**INSTRUCTIONS TO FOLLOW:**
Each line of the records below that includes "hardware" adds one to the count; state the final count by itself.

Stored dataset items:
^^^^

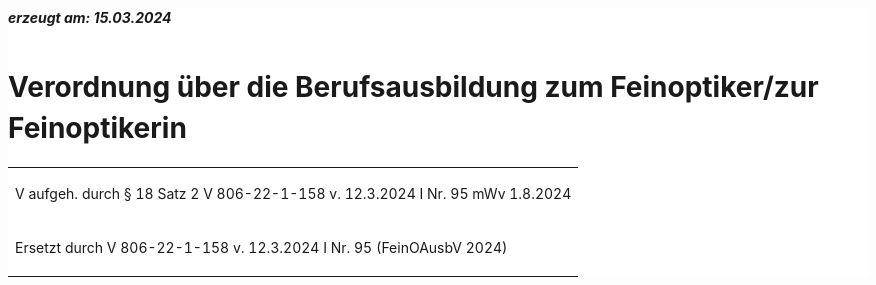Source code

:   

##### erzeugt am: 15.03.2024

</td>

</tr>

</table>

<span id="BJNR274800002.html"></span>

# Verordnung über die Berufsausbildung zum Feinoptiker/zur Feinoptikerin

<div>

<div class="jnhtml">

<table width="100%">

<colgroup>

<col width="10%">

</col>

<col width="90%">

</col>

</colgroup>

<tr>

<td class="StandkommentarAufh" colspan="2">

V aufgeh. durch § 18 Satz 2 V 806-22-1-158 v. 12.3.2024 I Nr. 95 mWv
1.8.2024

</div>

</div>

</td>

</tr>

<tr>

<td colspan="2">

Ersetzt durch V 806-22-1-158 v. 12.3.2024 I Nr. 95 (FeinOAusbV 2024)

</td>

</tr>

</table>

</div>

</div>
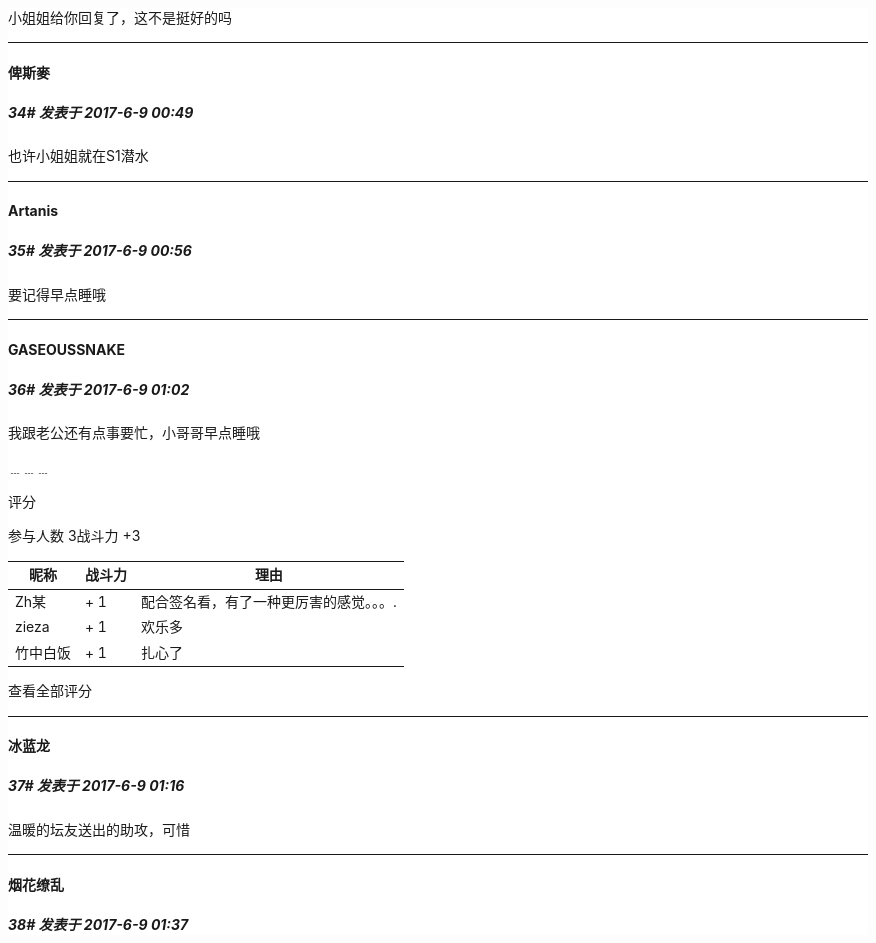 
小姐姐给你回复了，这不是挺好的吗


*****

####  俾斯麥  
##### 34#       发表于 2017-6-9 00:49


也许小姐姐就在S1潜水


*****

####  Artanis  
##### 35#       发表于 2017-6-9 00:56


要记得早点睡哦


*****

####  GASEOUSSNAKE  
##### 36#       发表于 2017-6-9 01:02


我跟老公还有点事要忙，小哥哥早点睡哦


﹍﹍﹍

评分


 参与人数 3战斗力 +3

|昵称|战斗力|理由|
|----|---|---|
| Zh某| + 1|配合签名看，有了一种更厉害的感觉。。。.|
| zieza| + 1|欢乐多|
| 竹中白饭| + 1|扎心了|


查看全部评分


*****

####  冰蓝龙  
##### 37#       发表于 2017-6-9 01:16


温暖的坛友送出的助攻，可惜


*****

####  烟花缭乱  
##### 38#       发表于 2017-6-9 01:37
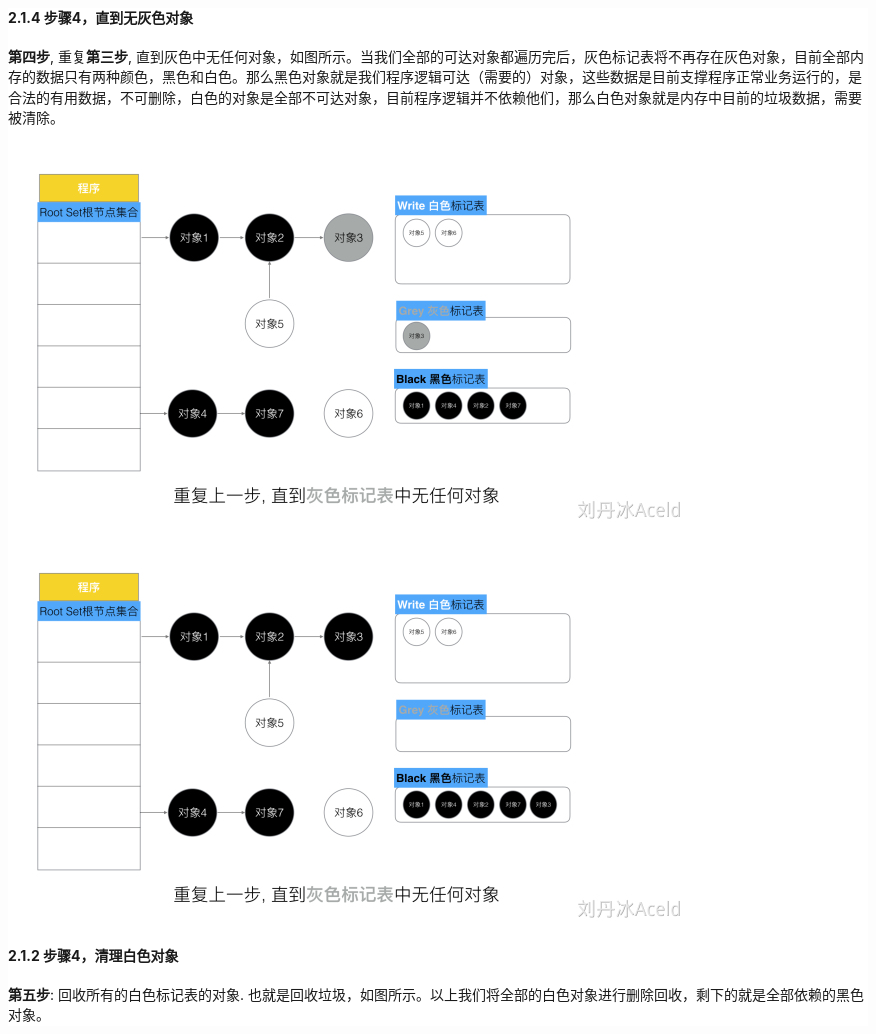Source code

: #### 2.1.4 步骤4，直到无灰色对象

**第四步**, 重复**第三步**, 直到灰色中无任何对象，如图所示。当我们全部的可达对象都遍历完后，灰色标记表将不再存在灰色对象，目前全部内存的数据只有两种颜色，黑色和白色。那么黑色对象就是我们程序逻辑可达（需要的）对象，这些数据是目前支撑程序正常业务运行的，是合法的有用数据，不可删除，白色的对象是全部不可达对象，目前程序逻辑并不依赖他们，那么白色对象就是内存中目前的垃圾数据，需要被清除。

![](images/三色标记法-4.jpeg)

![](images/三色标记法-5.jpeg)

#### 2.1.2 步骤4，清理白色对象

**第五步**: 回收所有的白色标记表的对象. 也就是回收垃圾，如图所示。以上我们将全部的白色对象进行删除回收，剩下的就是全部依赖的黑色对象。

^^^^

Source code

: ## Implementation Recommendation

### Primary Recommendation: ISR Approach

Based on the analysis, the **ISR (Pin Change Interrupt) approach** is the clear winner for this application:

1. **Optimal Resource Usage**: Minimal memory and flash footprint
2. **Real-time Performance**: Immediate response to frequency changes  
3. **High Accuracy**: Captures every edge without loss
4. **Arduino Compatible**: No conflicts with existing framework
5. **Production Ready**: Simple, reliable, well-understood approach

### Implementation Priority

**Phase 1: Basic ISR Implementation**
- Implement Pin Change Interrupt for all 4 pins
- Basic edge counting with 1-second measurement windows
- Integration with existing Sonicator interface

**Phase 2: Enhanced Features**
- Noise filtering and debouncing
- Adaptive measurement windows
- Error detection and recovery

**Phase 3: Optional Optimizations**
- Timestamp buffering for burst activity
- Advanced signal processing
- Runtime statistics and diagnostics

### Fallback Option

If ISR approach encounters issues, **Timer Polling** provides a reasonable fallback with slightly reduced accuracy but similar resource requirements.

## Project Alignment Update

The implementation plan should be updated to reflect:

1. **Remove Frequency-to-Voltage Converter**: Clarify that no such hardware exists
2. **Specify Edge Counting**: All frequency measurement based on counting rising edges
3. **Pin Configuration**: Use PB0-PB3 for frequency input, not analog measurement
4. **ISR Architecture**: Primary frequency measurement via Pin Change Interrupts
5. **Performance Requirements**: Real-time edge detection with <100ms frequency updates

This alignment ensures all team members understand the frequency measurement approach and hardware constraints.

^^^^

**SOLUTION FOR THIS TASK:**
2